European Parliament President Antonio Tajani is drawing up proposals for a radical overhaul of the EU budget, which would slash the lavish sums devoted to its prime beneficiaries: farmers.
Tajani’s plan, which also involves switching the budget cycle from seven years to five, will seek to refocus Europe’s budgetary priorities away from big landowners toward security, immigration, youth unemployment and climate change.
“If you want to change Europe, you have first of all to change the budget, and Tajani wants a Copernican revolution,” said a senior Parliament official close to the presidency.
While Tajani is able to trigger a debate within the EU, any formal proposal would have to come from the European Commission, which tends to be more resistant toward revolutionary change. Any attempt to shake up the €58 billion-per-year budget payments under the Common Agricultural Policy would also be likely to hit an impasse among member countries. Farming heavyweights such as France, Italy, Spain and Poland are hostile toward any reductions in the CAP.
Officials briefed on Tajani’s proposal say that switching to a five-year period would mean the budget would “follow the political cycle of EU institutions and have them more engaged.”

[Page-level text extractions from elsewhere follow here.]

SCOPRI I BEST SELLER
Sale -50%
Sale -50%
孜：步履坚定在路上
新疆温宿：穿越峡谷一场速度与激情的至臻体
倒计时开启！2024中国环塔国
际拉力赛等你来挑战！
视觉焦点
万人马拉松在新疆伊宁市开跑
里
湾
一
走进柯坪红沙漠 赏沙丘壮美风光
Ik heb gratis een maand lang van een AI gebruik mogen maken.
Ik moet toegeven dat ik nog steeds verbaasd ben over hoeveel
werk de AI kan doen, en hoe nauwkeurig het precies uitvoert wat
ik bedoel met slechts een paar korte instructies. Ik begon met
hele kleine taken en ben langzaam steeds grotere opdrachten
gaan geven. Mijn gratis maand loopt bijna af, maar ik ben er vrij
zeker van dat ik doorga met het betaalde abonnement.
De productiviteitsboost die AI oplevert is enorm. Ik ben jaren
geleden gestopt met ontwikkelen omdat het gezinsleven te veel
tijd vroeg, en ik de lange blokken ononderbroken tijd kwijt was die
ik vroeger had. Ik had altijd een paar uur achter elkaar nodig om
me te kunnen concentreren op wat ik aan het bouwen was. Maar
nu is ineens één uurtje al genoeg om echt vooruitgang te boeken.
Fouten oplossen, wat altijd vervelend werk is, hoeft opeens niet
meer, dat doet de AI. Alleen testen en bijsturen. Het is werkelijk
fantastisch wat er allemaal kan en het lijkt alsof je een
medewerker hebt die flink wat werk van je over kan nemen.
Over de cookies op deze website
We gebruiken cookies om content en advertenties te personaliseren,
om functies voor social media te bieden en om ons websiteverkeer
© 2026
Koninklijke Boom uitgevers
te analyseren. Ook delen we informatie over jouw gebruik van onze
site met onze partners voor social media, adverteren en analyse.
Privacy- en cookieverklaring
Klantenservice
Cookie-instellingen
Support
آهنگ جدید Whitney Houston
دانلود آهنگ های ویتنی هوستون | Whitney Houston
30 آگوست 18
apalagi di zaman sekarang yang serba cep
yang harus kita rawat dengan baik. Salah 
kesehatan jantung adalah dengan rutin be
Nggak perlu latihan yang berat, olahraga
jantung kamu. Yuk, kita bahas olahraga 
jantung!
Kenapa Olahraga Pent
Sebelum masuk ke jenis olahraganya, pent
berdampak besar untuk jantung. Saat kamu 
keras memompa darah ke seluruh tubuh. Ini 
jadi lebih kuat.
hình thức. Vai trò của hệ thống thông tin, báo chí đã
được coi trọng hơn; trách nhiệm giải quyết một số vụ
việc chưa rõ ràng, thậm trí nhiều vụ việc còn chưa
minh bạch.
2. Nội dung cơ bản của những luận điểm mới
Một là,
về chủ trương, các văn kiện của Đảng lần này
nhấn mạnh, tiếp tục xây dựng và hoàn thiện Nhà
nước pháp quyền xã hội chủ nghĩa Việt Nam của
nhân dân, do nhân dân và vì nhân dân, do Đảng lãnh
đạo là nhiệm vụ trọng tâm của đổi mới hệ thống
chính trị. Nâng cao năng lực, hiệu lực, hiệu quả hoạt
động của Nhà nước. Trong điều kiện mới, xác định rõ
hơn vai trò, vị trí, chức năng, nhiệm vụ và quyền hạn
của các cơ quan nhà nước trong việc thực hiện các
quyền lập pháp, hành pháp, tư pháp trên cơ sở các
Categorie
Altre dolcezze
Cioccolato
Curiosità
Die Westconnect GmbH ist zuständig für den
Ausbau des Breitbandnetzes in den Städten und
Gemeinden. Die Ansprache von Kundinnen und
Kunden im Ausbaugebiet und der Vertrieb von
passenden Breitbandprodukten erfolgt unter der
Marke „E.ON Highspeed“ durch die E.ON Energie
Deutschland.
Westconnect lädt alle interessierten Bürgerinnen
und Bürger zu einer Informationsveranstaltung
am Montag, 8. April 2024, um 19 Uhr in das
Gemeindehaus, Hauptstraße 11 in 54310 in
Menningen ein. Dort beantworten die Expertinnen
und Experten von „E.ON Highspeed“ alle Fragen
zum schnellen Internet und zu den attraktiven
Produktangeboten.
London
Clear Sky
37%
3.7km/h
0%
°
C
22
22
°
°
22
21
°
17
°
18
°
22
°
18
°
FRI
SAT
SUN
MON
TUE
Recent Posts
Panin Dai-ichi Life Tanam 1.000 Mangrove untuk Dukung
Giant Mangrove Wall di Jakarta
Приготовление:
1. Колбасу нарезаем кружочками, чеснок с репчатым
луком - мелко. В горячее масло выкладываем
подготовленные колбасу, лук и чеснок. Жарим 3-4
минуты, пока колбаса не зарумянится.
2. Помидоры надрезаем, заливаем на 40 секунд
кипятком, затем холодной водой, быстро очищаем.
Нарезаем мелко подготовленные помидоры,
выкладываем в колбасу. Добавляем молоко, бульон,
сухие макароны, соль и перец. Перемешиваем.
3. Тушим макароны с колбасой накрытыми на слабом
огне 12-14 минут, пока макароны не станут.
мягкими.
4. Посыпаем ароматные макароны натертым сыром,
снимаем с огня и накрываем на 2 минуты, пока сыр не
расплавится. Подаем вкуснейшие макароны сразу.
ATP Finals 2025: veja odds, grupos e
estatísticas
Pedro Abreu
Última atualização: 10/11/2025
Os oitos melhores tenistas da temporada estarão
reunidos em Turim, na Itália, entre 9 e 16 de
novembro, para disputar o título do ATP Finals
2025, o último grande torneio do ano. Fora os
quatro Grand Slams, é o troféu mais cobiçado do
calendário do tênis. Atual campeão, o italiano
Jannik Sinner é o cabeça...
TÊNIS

The officials defended more than halving the funds for farmers because they “account for 2 percent of EU gross domestic product and get nearly 40 percent of the budget.”
The Italian conservative’s plan will also look to reshape drastically the way EU funds are allocated to member countries.
“We have identified four priority areas for EU citizens: security, immigration, youth unemployment and climate change,” a second senior official said.
According to the plan, part of the budget should be devoted to a research fund for defense and security. More funds should be allocated to the EU border agency Frontex, policing and asylum policies, the official added.
Reaction to the revolution
Tajani has discussed the proposal with Commissioner for Budget Günther Oettinger, with Manfred Weber, who chairs the European People’s Party in Parliament, and with his Socialists & Democrats counterpart Gianni Pittella, according to officials briefed on the plan.
Pittella said that there were elements he agreed with: “We want a 5+5 cycle instead of seven years. Let’s not forget that every reform of funding is strictly in connection with Brexit, which will account for a significant loss to the EU budget.”
He was, however, more cautious on the idea of a cut for farmers, one of the most inflammatory issues in EU politics.
“With respect to the funding for the Common Agricultural Policy funds, it is procedurally up to the Commission and not the president of the Parliament,” he said.
The Commission had no immediate comment on Tajani’s ideas.
Officials close to European Commissioner for Agriculture Phil Hogan said they were unaware of Tajani’s plan. They also said that it would be a surprise if Tajani dared be too radical considering that his cabinet chief, Diego Canga Fano, is a former senior official in the Commission’s Agriculture and Rural Development department.
Socialist lawmaker Paolo De Castro said there was a general acceptance the EU needed to “reflect on how to save money” given the focus on bolstering security and spending on migration issues.
However, he insisted this could be done through technical measures such as U.S.-style insurance schemes, co-financing and counter-cyclical spending, so that savings were made when market conditions were favorable.
Still, he acknowledged that the overall Common Agricultural Policy budget would diminish following Britain’s exit from the EU in March 2019 at the earliest.
“We know we have to pay part of the cost of Brexit,” he said.